_Texto proporcionado:_
El Gobierno Neuquino emitió un decreto con el que otorgó el aumento salarial a los docentes, según el índice de precios al consumidor (IPC). Esta decisión levantó las voces del gremio, quien rechazó la medida, exigió la urgente reapertura de las negociaciones y reafirmó los tres días de paro programados para la semana entrante.

“Contempla y atiende todos los puntos discutidos en la paritaria y garantiza, por sobre todas las cosas, el beneficio del conjunto de los neuquinos”, explicó la ministra de Educación, Soledad Martínez, quien calificó a dicha propuesta como “la mejor del país” y mencionó que “la Educación es la herramienta fundamental para construir un Neuquén justo, equitativo y con sustentabilidad social”.

Si bien el decreto contempla la totalidad de los puntos discutidos en la paritaria, tanto desde lo salarial como desde el funcionamiento del sistema, la misma fue mayoritariamente rechazada por las asambleas del gremio docente.

Aunque desde el Gobierno se informó que es “un esquema de actualización salarial por IPC a fin de defender el poder adquisitivo del salario, dos pagos adicionales de $100.000 y $125.000 a efectivizarse en marzo y en abril y el pago de un adicional por ubicación por zona desfavorable y muy desfavorable. Lo que se olvidan de informar es que los bonos están atados al presentismo, un ítems que bien podría relacionarse con la “extorción”.

También se hace saber desde el Ejecutivo que, a fin de mejorar el funcionamiento del sistema educativo, propusimos la creación de más de 30.000 horas y 600 cargos para poner en marcha integralmente el diseño curricular de Inicial y Media y cumplimos con la totalidad de los cargos y horas pedidas en todo el sistema. Eso no puede considerarse como propuesta porque es algo que está obligado por resolución emitida por el Consejo Provincial de Educación.

En fin, mientras el Gobierno decreta el gremio sale al cruce y se prepara para redoblar fuerzas e ir por todo en defensa de los derechos laborales. A nadie puede sorprenderle que esta decisión del gobernador entrante, Rolando Figueroa, amedrente a las y los docentes. Todo lo contrario. Hay suficientes muestras de ello a lo largo de los últimos 42 años.

_Descripción del ejercicio:_
Transcriba sin modificaciones el fragmento de la nota sobre el aumento salarial docente en Neuquén que abarca desde "También se hace" hasta "Provincial de Educación.", ambos inclusive.

_Información registrada:_
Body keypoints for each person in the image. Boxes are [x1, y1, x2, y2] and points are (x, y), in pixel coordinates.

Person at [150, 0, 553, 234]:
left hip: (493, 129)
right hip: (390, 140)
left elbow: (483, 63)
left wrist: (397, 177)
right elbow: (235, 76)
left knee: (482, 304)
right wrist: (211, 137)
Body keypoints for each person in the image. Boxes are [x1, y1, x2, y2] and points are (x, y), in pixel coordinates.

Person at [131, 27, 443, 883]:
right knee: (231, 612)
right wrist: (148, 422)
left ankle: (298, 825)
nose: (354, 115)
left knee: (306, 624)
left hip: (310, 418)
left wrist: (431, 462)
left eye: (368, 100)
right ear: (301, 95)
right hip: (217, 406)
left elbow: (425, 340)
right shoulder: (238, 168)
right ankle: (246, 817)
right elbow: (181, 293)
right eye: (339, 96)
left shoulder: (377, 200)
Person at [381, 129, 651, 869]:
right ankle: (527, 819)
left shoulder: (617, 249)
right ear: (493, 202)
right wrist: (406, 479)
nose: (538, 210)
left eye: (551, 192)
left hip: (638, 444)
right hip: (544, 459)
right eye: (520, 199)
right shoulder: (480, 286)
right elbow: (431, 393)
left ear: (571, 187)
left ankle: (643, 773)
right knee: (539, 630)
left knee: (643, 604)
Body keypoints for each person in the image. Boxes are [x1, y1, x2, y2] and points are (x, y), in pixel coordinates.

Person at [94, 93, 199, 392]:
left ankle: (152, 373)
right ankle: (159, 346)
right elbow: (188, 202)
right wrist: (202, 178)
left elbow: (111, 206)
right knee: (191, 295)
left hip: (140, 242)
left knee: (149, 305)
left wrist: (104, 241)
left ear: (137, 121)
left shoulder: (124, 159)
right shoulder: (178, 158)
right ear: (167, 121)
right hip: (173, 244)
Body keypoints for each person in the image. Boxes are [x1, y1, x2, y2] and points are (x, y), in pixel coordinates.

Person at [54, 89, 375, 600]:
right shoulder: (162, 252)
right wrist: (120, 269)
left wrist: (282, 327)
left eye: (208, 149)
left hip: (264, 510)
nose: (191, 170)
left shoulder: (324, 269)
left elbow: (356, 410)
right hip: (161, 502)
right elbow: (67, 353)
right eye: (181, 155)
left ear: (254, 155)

_Su solución:_
También se hace saber desde el Ejecutivo que, a fin de mejorar el funcionamiento del sistema educativo, propusimos la creación de más de 30.000 horas y 600 cargos para poner en marcha integralmente el diseño curricular de Inicial y Media y cumplimos con la totalidad de los cargos y horas pedidas en todo el sistema. Eso no puede considerarse como propuesta porque es algo que está obligado por resolución emitida por el Consejo Provincial de Educación.